So, I had to start working at a company in June and the joining got delayed. They still haven’t given me a joining date. I’m in my hometown since 3 months and I feel depressed. I feel that I don’t have any purpose. I don’t know how to pass my day. I have been so stressed and on edge lately. Everything is frustrating. I’m just so upset and angry and that is getting projected on other people. I have not been sleeping well, I’ve been dreaming a lot - about the job, home, etc. I don’t like living with my family, I want to move out. I just can’t do this anymore. I don’t know what to do. I just don’t understand why I’m doing this (living). Why I’m going through all this, for what, everyone has to die one day and I’ll not really be having an impact on anyone.
Anant @anant
Hey. You don’t know how much I relate to this… my college got over in may and i m at home since then. I still don’t have a job and i dont know what I’m doing with life… i am glad you have that job to look forward to…
No one 111 @jarul
This happens to a lot of people at all ages. Keep calling them. Don’t be scared to show how eager you are. It’s now desperation, trust me. You are desperate if you are, it doesn’t matter there are no jobs out there. Don’t stop trying
Simran Patel @simranpatel
Hey! It’s commendable how you had the courage to put your thoughts down in words. You have already taken the first step to overcoming your emotions. Hang in there, the joining date will come as it may, until then, keep yourself occupied and find other temporary jobs/internships that interest you. It might help you keep your mind off things for a while. Just remember, you are strong and you have got this! :)
Drishti Gupta @drishtigupt...
The joining got delayed and that was not in your control. I would just like to say that please don’t hold yourself accountable for external things which cannot be controlled by you. I am sure once your job commences, you will feel that purpose again and you will do work that will have an impact on everyone and everything around you. I understand that feeling of being at home all day and not feeling a sense of purpose, but trust me, you’ll get there. You’ll get through this. There was a point in my life when I didn’t know what I wanted to do. I made a lot of wrong decisions but ultimately, I understood what I wanted to do. You’ll do great. Just keep at it. Try to enjoy this time with your family because you don’t know when you’ll be able to spend this much time with them again once you move out. Try to make the best of what you have right now :) More strength and power to you. All the best!
Dear person,
This reminds me of myself when I was in school and the summer break would start every year, and it used to be great the first few days, even first few weeks but after that the only thing that made them nice was KNOWING that they would end, and that’s what made the break so special.
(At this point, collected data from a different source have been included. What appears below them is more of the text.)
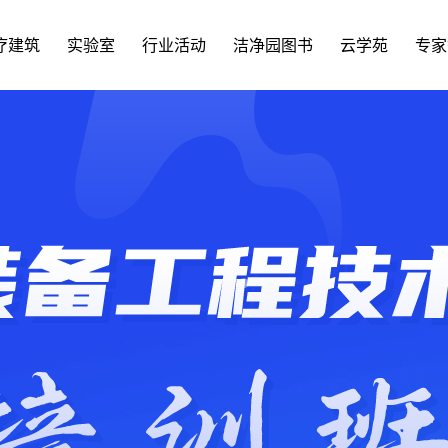
疗建筑
实验室
行业活动
洁净园图书
云学苑
专家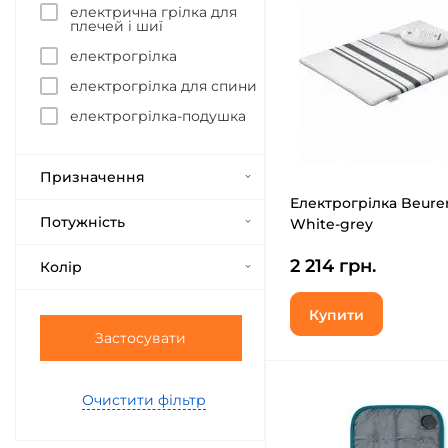
електрична грілка для
плечей і шиї
електрогрілка
електрогрілка для спини
електрогрілка-подушка
Призначення
Електрогрілка Beure
Потужність
White-grey
2 214 грн.
Колір
Купити
Застосувати
Очистити фільтр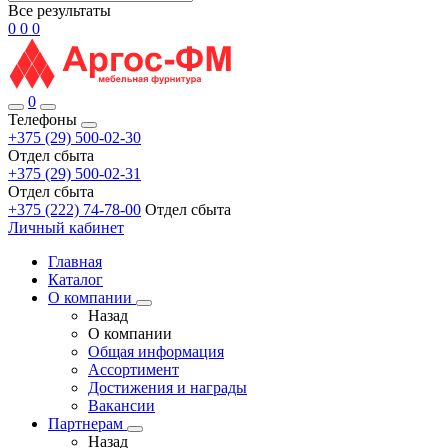
Все результаты
0
0
0
0
Телефоны
+375 (29) 500-02-30
Отдел сбыта
+375 (29) 500-02-31
Отдел сбыта
+375 (222) 74-78-00
Отдел сбыта
Личный кабинет
Главная
Каталог
О компании
Назад
О компании
Общая информация
Ассортимент
Достижения и награды
Вакансии
Партнерам
Назад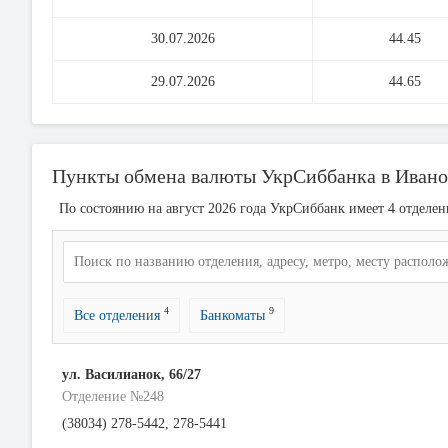
30.07.2026
44.45
29.07.2026
44.65
Пункты обмена валюты УкрСиббанка в Иван
По состоянию на август 2026 года УкрСиббанк имеет 4 отделе
4
9
Все отделения
Банкоматы
ул. Василианок, 66/27
Отделение №248
(38034) 278-5442, 278-5441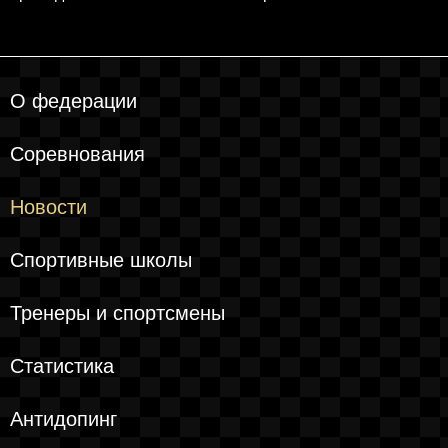
О федерации
Соревнования
Новости
Спортивные школы
Тренеры и спортсмены
Статистика
Антидопинг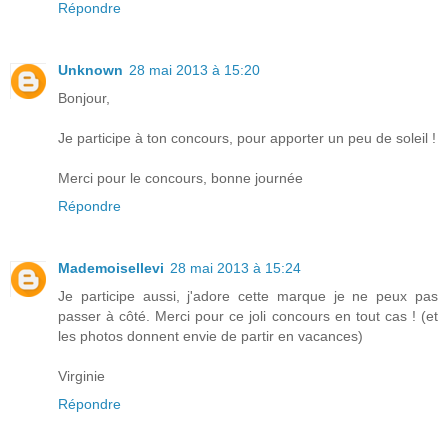
Répondre
Unknown
28 mai 2013 à 15:20
Bonjour,
Je participe à ton concours, pour apporter un peu de soleil !
Merci pour le concours, bonne journée
Répondre
Mademoisellevi
28 mai 2013 à 15:24
Je participe aussi, j'adore cette marque je ne peux pas
passer à côté. Merci pour ce joli concours en tout cas ! (et
les photos donnent envie de partir en vacances)
Virginie
Répondre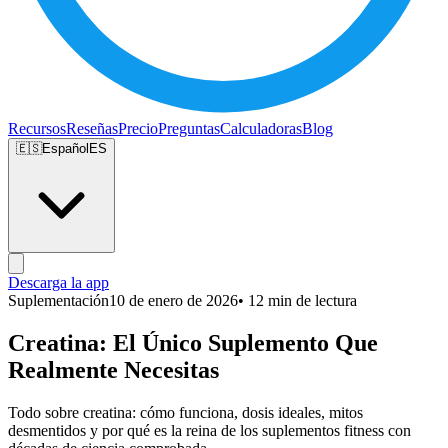
Recursos
Reseñas
Precio
Preguntas
Calculadoras
Blog
🇪🇸
Español
ES
Descarga la app
Suplementación
10 de enero de 2026
• 12 min de lectura
Creatina: El Único Suplemento Que
Realmente Necesitas
Todo sobre creatina: cómo funciona, dosis ideales, mitos
desmentidos y por qué es la reina de los suplementos fitness con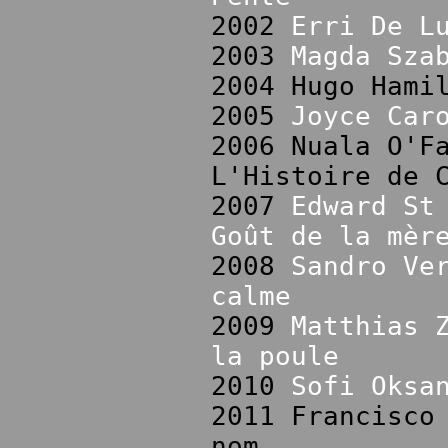
2002
Erri De L
2003
Magda Sza
2004 Hugo Hami
2005
Joyce Car
2006 Nuala O'F
L'Histoire de 
2007
Edward St
Goût de la mèr
2008
Sandro Ve
calme
2009
Matthias 
la poule
2010
Sofi Oksa
2011 Francisco
nom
I can understand how frustrating this must be for you, since you must have made so many plans about how you wanted your life to be like. And I’m not saying it is correct that you get angry with the ones around you because of this, but sometimes there are certain periods in one’s life that can be testing times, so don’t feel guilty for lashing out on them, I’m sure they will understand. Sometimes when we start thinking very deeply and questioning one’s existence, everything can seem inconsequential and minuscule. And you’re not wrong, I think we all feel like that from time to time. We are all just running, with no real sense of purpose. Because sometimes I think to myself, well…if the planet isn’t going to be around for another 50 years, who am I to challenge it? Why don’t I already do what I want to do. It’s a classic case of rumination. Don’t worry, what you’re going through is absolutely understandable, any person in your position would have felt the same way. My recommendation to you would be to use this time as a productive break, doing all that you like doing, doing all that you wouldn’t be able to do once your job starts. Perhaps volunteer somewhere? Or join a part time internship somewhere? Or maybe a dance class, or yoga class. All these are external distractions which really help and give a sense of routine and purpose, but ultimately you have to be at peace from the inside, and that will only come once you have understood and accepted the fact that this isn’t what you had wanted and that’s okay and there are other avenues for you to explore and maybe this was just a sign, that you are meant for other things? Maybe a chance for you to explore your passion.